Stando al testo greco, gli uomini di buona volontà sono quelli che sono oggetto della divina benevolenza, ossia che sono in grazia di Dio. È dunque vano aspettare la pace senza la grazia. Il mondo, anche dopo la redenzione, non trova pace, perché non è oggetto della divina benevolenza, rifuggendo da Dio col maledetto peccato. È necessario cooperare alla pace del cuore e a quella del mondo, conservando la divina grazia e fuggendo il peccato.

Più il mondo si carica di peccati e più si sconvolge; se oggi è diventato un cantiere di guerra, questo avviene perché è una bolgia di orribili peccati.

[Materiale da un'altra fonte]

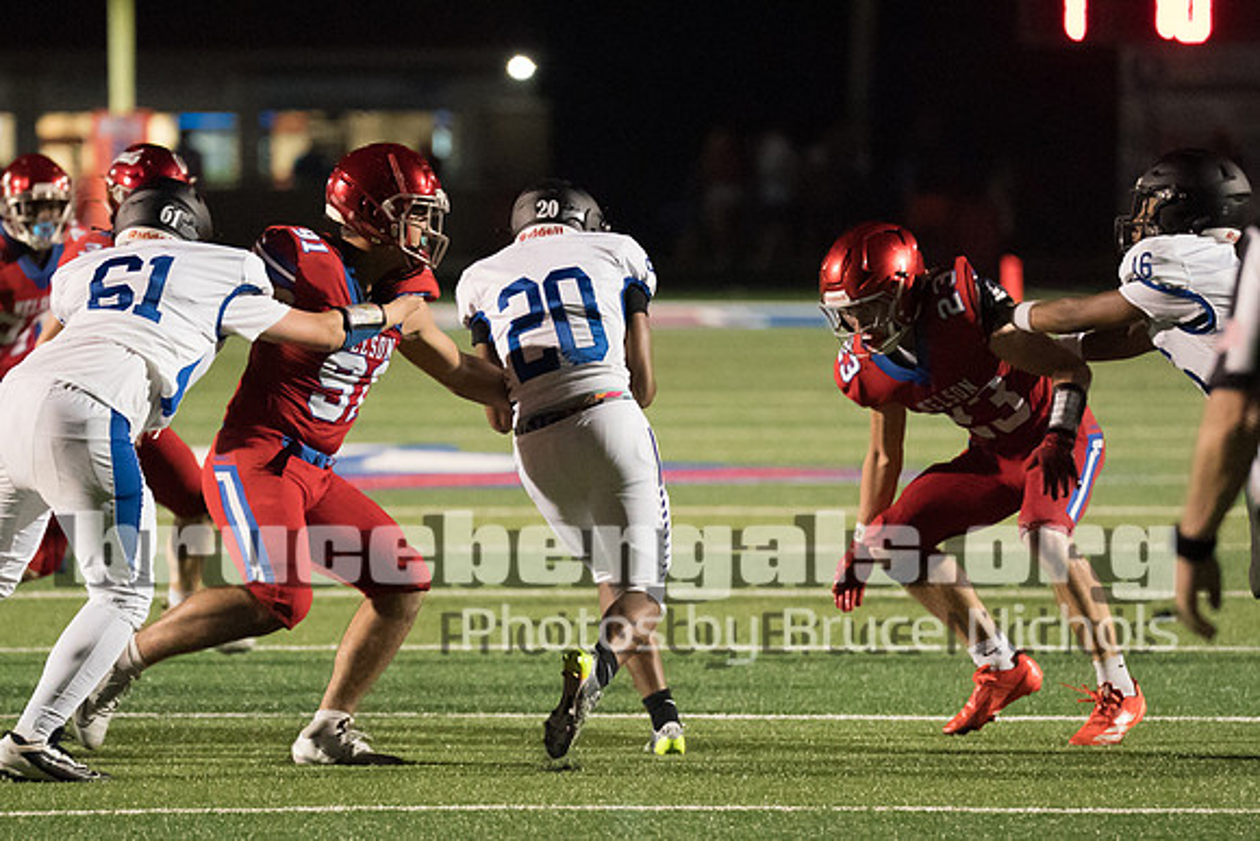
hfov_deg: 5.8
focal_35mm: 354
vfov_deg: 3.9
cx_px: 554
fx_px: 12406
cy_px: 431
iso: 12800
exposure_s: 1/1250
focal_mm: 200
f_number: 2.8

Potremmo dire, senza esagerare, che ad ogni peccato corrisponde una nuova arma per distruggere la pace, e che le moderne invenzioni di guerra, in fondo, sono come la rassegna delle nostre iniquità. Come s’inalbera l’orgoglio, s’innalzano gli aeroplani distruttori e come si asfissia l’anima senza Dio, così si asfissia il corpo con le bombe. Quando lo scandalo rovina i cuori con le manifestazioni della falsa scienza e della falsa letteratura, irradiando la morte, sorge il raggio della morte la nuova scoperta che paralizza, abbatte e uccide a distanza. Per avere la pace non bastano le conferenze o i colpi di forza: occorre la sincera conversione a Dio degli individui e delle nazioni. È una verità innegabile. Gli uomini marciano verso la morte quando marciano verso la perdizione, e poiché i fanciulli oggi cadono spesso nei peccati degli adulti, eccoli anch’essi, benché mocciosi al mille per mille, col moschetto in spalla. Si può presentare come si vuole, con le roboanti parole dell’eroismo e della forza l’armamento delle nazioni; la verità autentica è che esso è indice dei loro peccati e della loro degradazione morale. Mai si è parlato tanto di pace quanto oggi, e mai il mondo è stato un cantiere di guerra come oggi. Se non si dà gloria a Dio, come viene la pace? Sono due parole che non possono dividersi, e che gli angeli intenzionalmente cantarono insieme: Gloria a Dio nel più alto dei cieli e pace in terra agli uomini di buona volontà.